The report will be considered by a federal working group tasked with determining whether legislation or executive action is needed to implement the recommendations, including regulating third-party data sharing and simplifying privacy policies. The advisory board emphasised that this initiative could set a global standard for IoT device privacy. A few countries, e.g. Singapore, have created comprehensive standards around consumer Internet of Things devices, such as cybersecurity labelling schemes.

Linux creator supports removing Russian kernel maintainers

Linux creator Linus Torvalds has expressed support for removing several Russian maintainers from the Linux kernel project. This decision, announced by prominent developer Greg Kroah-Hartman, has sparked debate within the Linux community. The removals affect 11 Russian developers, largely due to compliance with new sanctions, though specific details of the removals still need to be fully clarified.

Responding to the concerns, Torvalds stated, “If you haven’t heard of Russian sanctions yet, you should try reading the news sometime,” emphasising that the changes will not be reversed.
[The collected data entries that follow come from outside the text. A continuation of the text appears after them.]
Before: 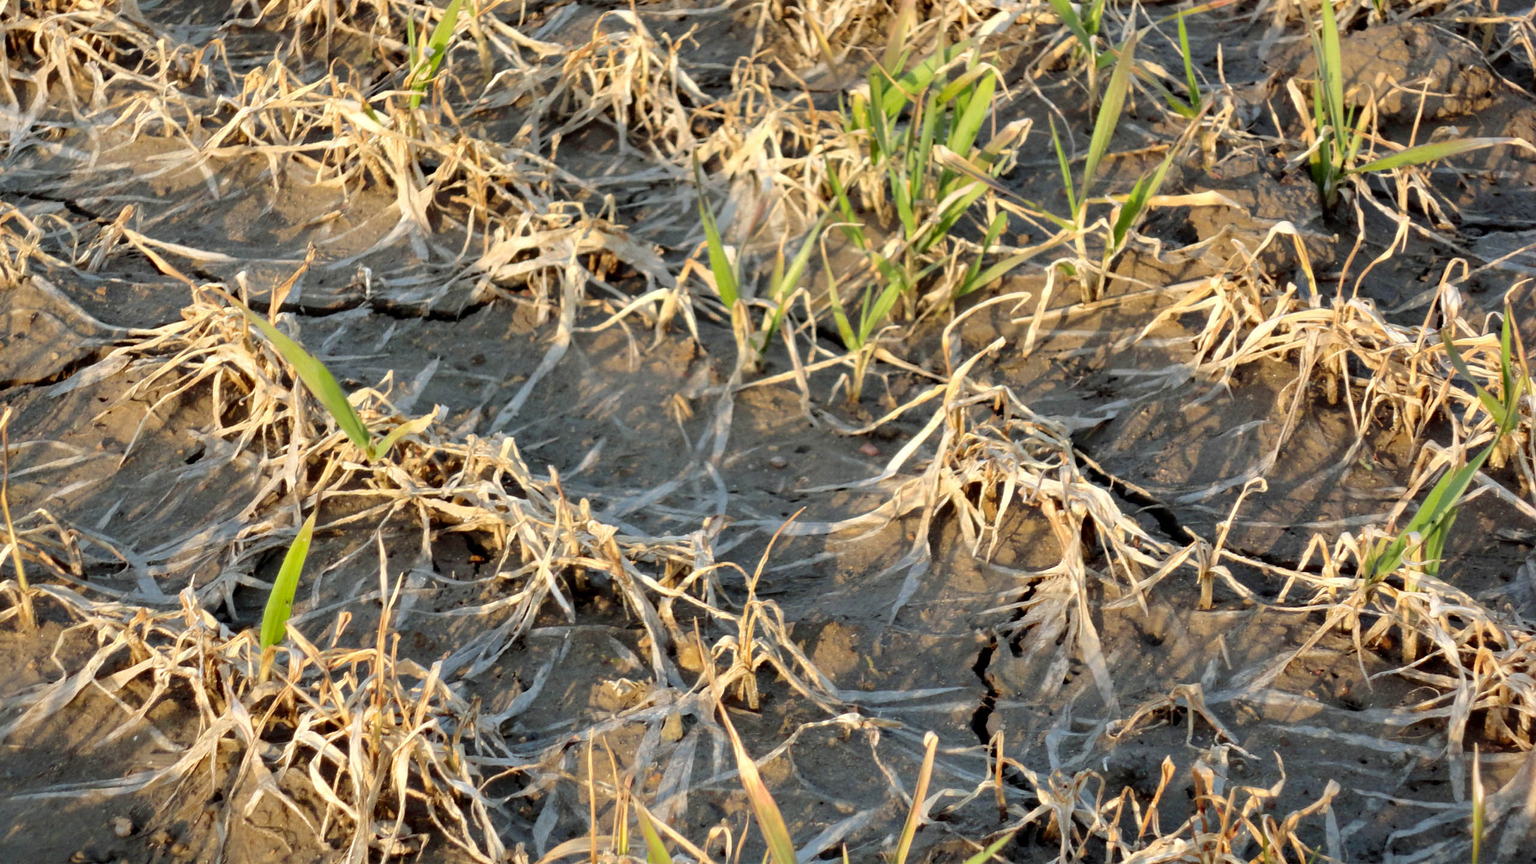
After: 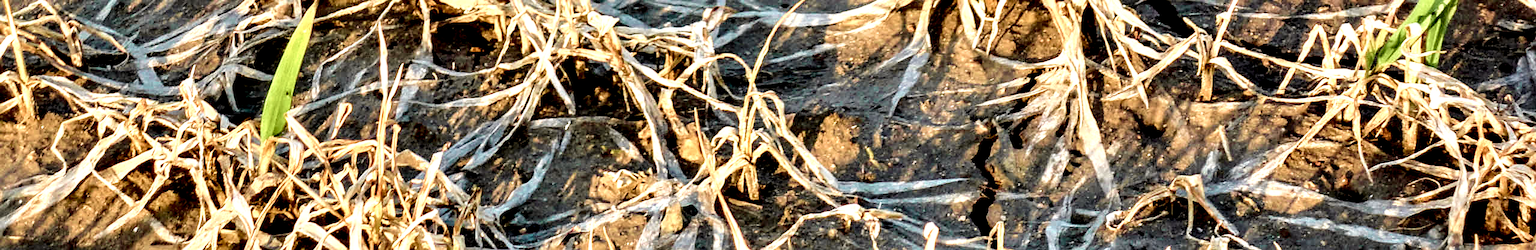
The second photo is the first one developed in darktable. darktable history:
crop and rotate: top 58.926%, bottom 12.096%
velvia: strength 24.32%
sharpen: on, module defaults
tone curve: curves: ch0 [(0, 0) (0.051, 0.047) (0.102, 0.099) (0.228, 0.262) (0.446, 0.527) (0.695, 0.778) (0.908, 0.946) (1, 1)]; ch1 [(0, 0) (0.339, 0.298) (0.402, 0.363) (0.453, 0.413) (0.485, 0.469) (0.494, 0.493) (0.504, 0.501) (0.525, 0.533) (0.563, 0.591) (0.597, 0.631) (1, 1)]; ch2 [(0, 0) (0.48, 0.48) (0.504, 0.5) (0.539, 0.554) (0.59, 0.628) (0.642, 0.682) (0.824, 0.815) (1, 1)], color space Lab, independent channels
color balance rgb: power › chroma 0.322%, power › hue 22.92°, highlights gain › chroma 1.09%, highlights gain › hue 60.26°, linear chroma grading › global chroma 8.757%, perceptual saturation grading › global saturation 27.147%, perceptual saturation grading › highlights -27.699%, perceptual saturation grading › mid-tones 15.626%, perceptual saturation grading › shadows 33.314%
color correction: highlights b* 0.061, saturation 0.778
local contrast: shadows 159%, detail 227%
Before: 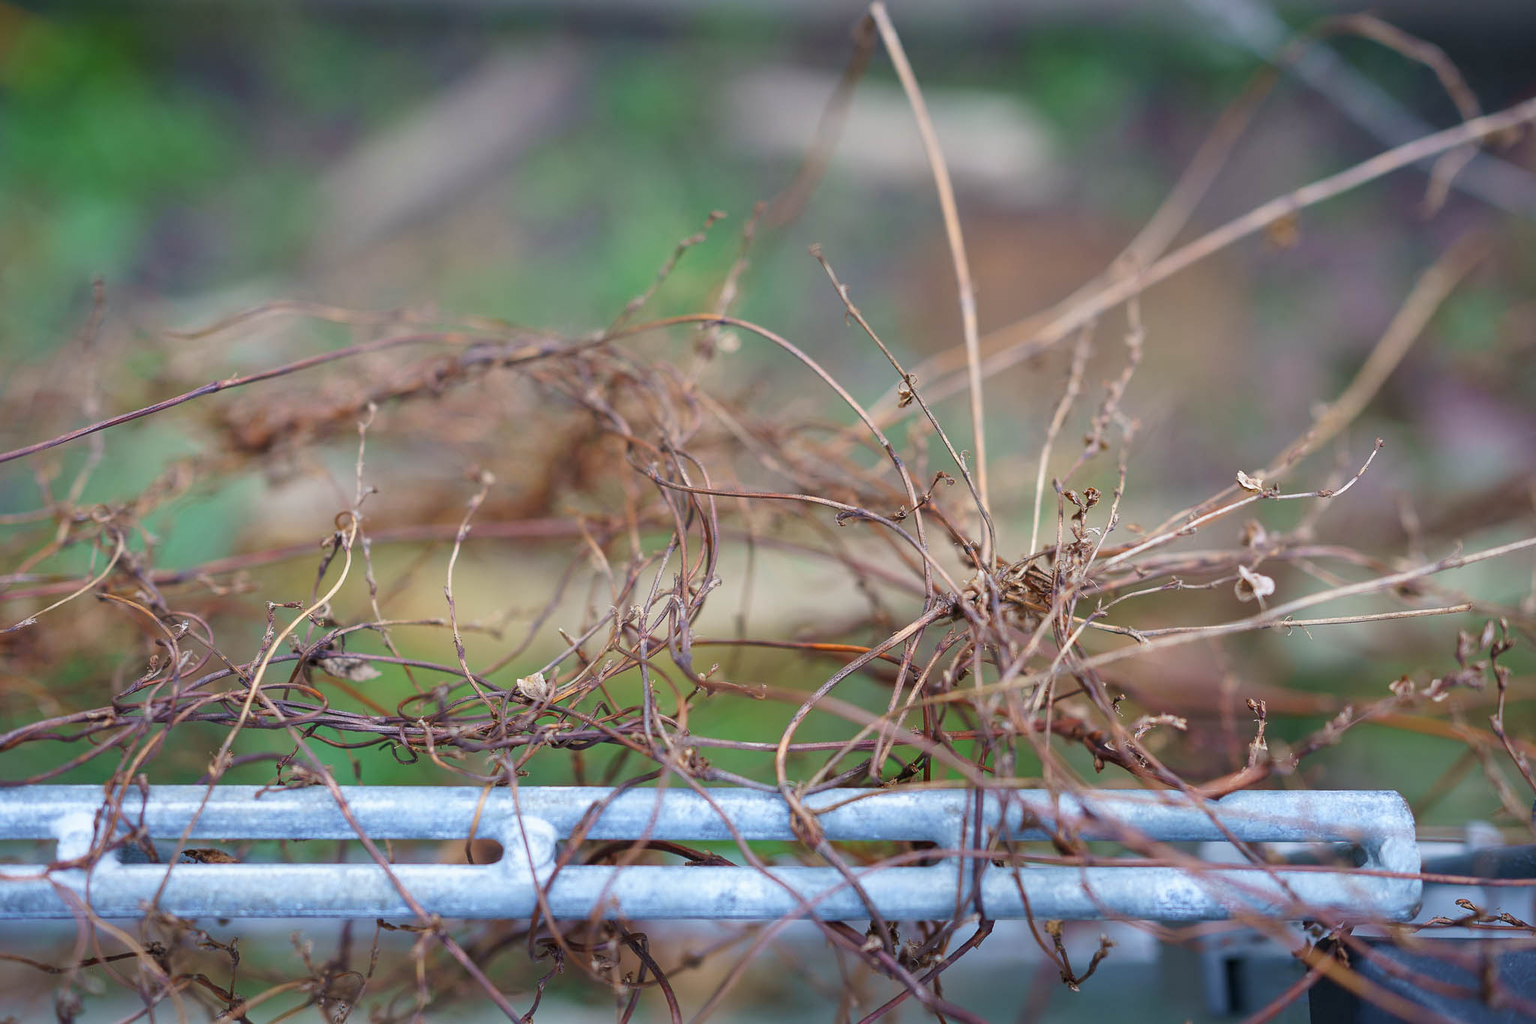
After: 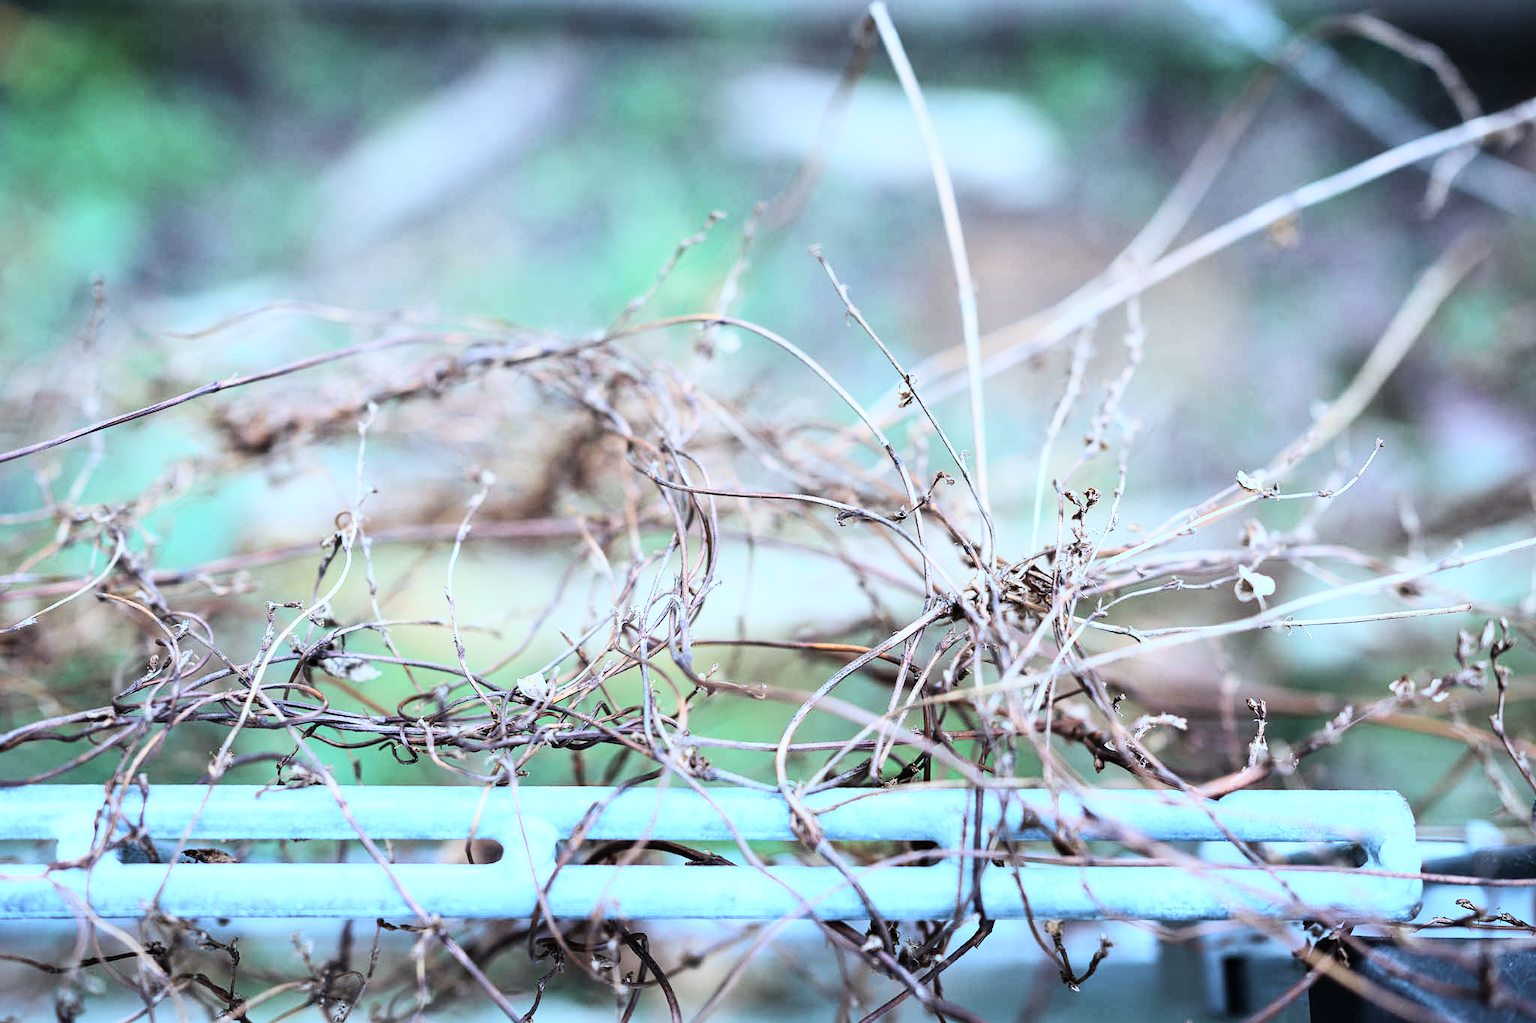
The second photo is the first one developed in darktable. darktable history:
color correction: highlights a* -12.64, highlights b* -18.1, saturation 0.7
color calibration: illuminant as shot in camera, x 0.358, y 0.373, temperature 4628.91 K
base curve: exposure shift 0, preserve colors none
rgb curve: curves: ch0 [(0, 0) (0.21, 0.15) (0.24, 0.21) (0.5, 0.75) (0.75, 0.96) (0.89, 0.99) (1, 1)]; ch1 [(0, 0.02) (0.21, 0.13) (0.25, 0.2) (0.5, 0.67) (0.75, 0.9) (0.89, 0.97) (1, 1)]; ch2 [(0, 0.02) (0.21, 0.13) (0.25, 0.2) (0.5, 0.67) (0.75, 0.9) (0.89, 0.97) (1, 1)], compensate middle gray true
The Linux kernel, the operating system’s core, is managed by maintainers who oversee code submissions and updates. Kroah-Hartman noted that those removed may return if they provide documentation proving independence from sanctioned entities, especially organisations associated with the Russian government.

This action has stirred reactions among developers, with some accusing the decision-makers of acting contrary to Linux’s open-source principles. Others warned that the decision could lead to future uncertainties about the participation of maintainers in sanctioned regions.

Responding to criticism, Torvalds dismissed the objections as originating from “Russian troll factories” and reaffirmed his stance, citing his opposition to Russian aggression. The move follows broader trends in the tech industry, where major US companies, like Docker Hub and GitHub, have imposed restrictions on Russian users, reflecting the impact of international sanctions on open-source software projects.

Alibaba settles US monopoly lawsuit for $433.5 M

Chinese e-commerce giant Alibaba has agreed to a $433.5 M settlement to resolve a US class-action lawsuit accusing the company of monopolistic practices. The lawsuit, filed in 2020, claimed that Alibaba misled investors by denying any anti-monopoly or unfair competition violations while allegedly pressuring merchants to stick to a single platform.

Although Alibaba denies any wrongdoing, the company opted for the settlement to avoid the costs and potential disruptions associated with prolonged legal battles. The settlement, which covers investors in Alibaba’s American depositary shares between 13 November 2019, and 23 December 2020, is pending approval from US District Judge George Daniels in Manhattan.

Lawyers for the plaintiffs have praised the deal, describing it as “an exceptional result” considering the potential damages in the case. Had the investors continued litigating, they could have sought up to $11.63 B in damages, far beyond the settlement amount. Approval of the settlement would mark the end of a major legal challenge for Alibaba, as it seeks to move forward from a period of regulatory scrutiny.